On Wednesday, Australian Services Union (ASU) members at Melbourne’s Maribyrnong City Council (MCC) held a one-hour stop work meeting and a rally attended by around 100 workers and supporters at Maribyrnong’s Central West car park. The workers are in dispute with the council for a new enterprise agreement.

After 12 months of failed negotiations, ASU members rejected MCC’s below inflation pay rise offer of 1.75 percent in the first year and 2.45 percent annual increases for the next two years. The council workers have not had a pay rise since their last sub-inflation 2.25 percent increase in July 2021.

The ASU’s wage demand is in line with the state Labor policy of keeping public sector wage increases below the 3.5 percent demanded by the Australian Reserve Bank. The union’s offer includes sub-inflation pay increases of only 2.25 percent in the first year, 2.95 in the second year and 3.5 in the third year.

Transport workers in Sydney protest increasing truck accidents and deaths

About 100 truck drivers, including Transport Workers Union (TWU) bureaucrats, held a sit-down protest on a major intersection in Sydney’s central business district on Tuesday to highlight the high number of truck drivers who have died on Australian roads in the past seven years. Traffic came to a standstill until police arrived after 15 minutes and the TWU called off the protest.

A union spokesperson claimed 301 drivers, or nearly one truck driver every eight days, have died since 2016. This year 60 people have died in truck crashes, including 17 truck drivers.

The TWU has not organised any concrete nationwide industrial action to force immediate lifesaving changes in the industry. Instead, it has been running publicity stunts that include peak-body road transport organisations and toothless appeals to federal politicians to legislate “transport reform” without affecting the profits of big business.

New Zealand regional hospital nurses vote to strike

Gisborne Hospital nurses on New Zealand’s east coast have voted for limited strike action later this month for better conditions. The one-hour strike will start at 1.30 p.m. on May 24.

Ward 5 nurses say staff shortages have resulted in untenable workloads, burnout and resignations. The New Zealand Nurses Organisation (NZNO) said the employer, Te Whatu Ora Tairāwhiti, has ignored concerns for staff and patient safety.
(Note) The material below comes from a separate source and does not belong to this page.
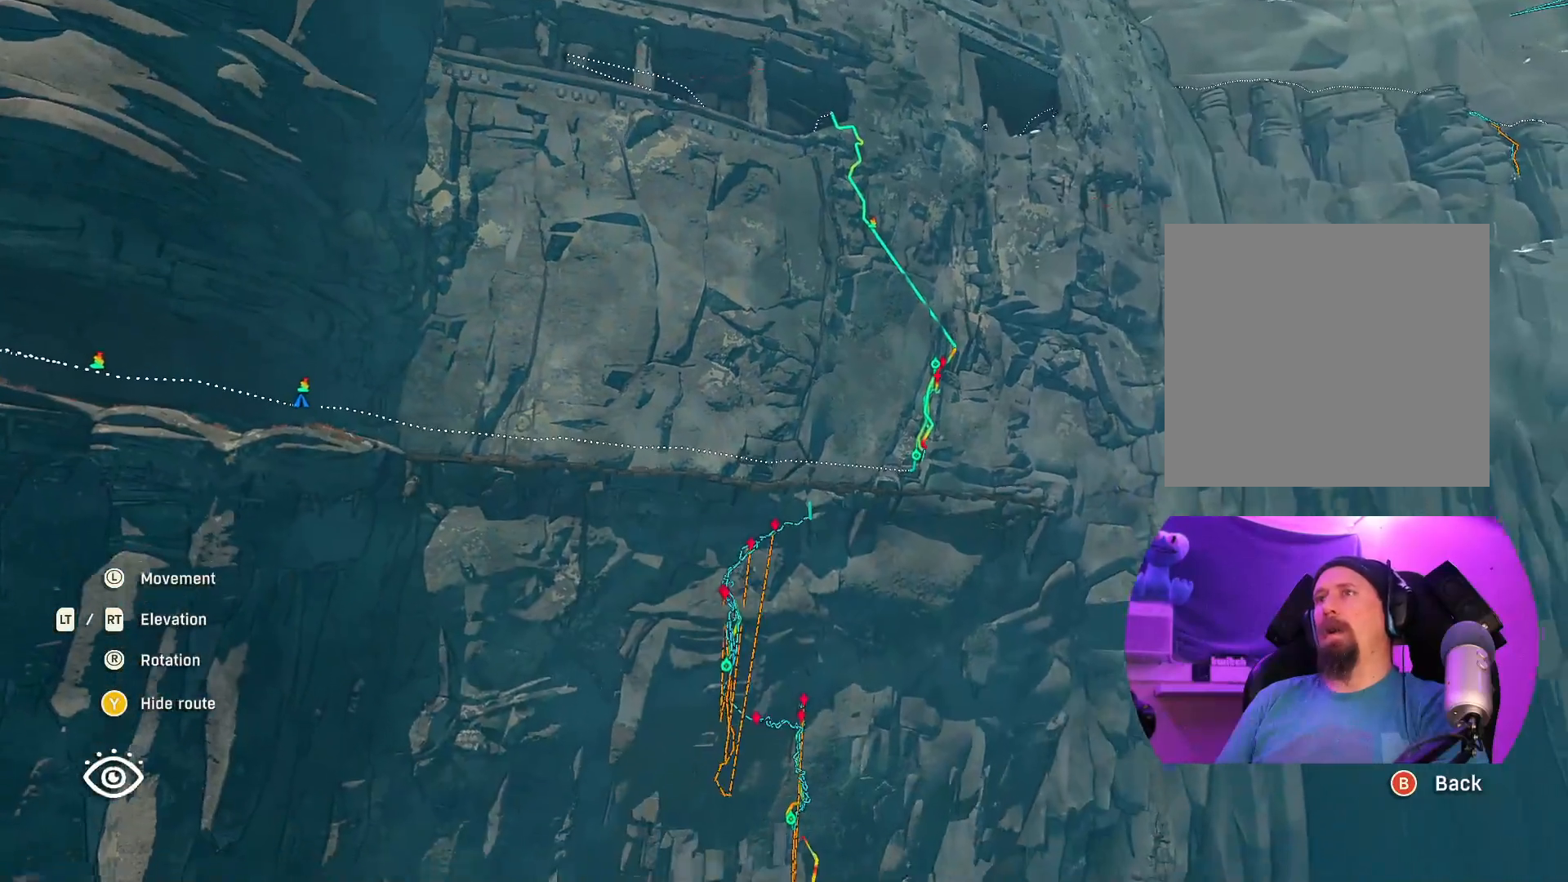
{"buttons": [], "left_stick": "center", "right_stick": "center", "events": [[300, "right_stick", "center"]]}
Nurse Christine Warrander described the current unsafe conditions. “We literally are going home grateful that we have managed to get through the shift without significant harm coming to a patient,” she said, adding “these issues have been present for a while.”

A Provisional Improvement Notice (PIN) was issued in December. Te Whatu Ora said it would meet the PIN’s conditions, including cut bed numbers from 25 to 20 so staff are able to cope. Conditions, however, have only got worse according to Warrander. “We’ve lost more nurses. We’re now going to be probably unable to deal with the workloads anymore,” she said.

This is the first and only stoppage authorised by the NZNO since nationwide protests by thousands of nurses on April 15 over poor conditions and extreme under staffing. The union has refused to organise any ongoing offensive to mobilise nurses across hospitals and to unite with other workers, particularly striking teachers.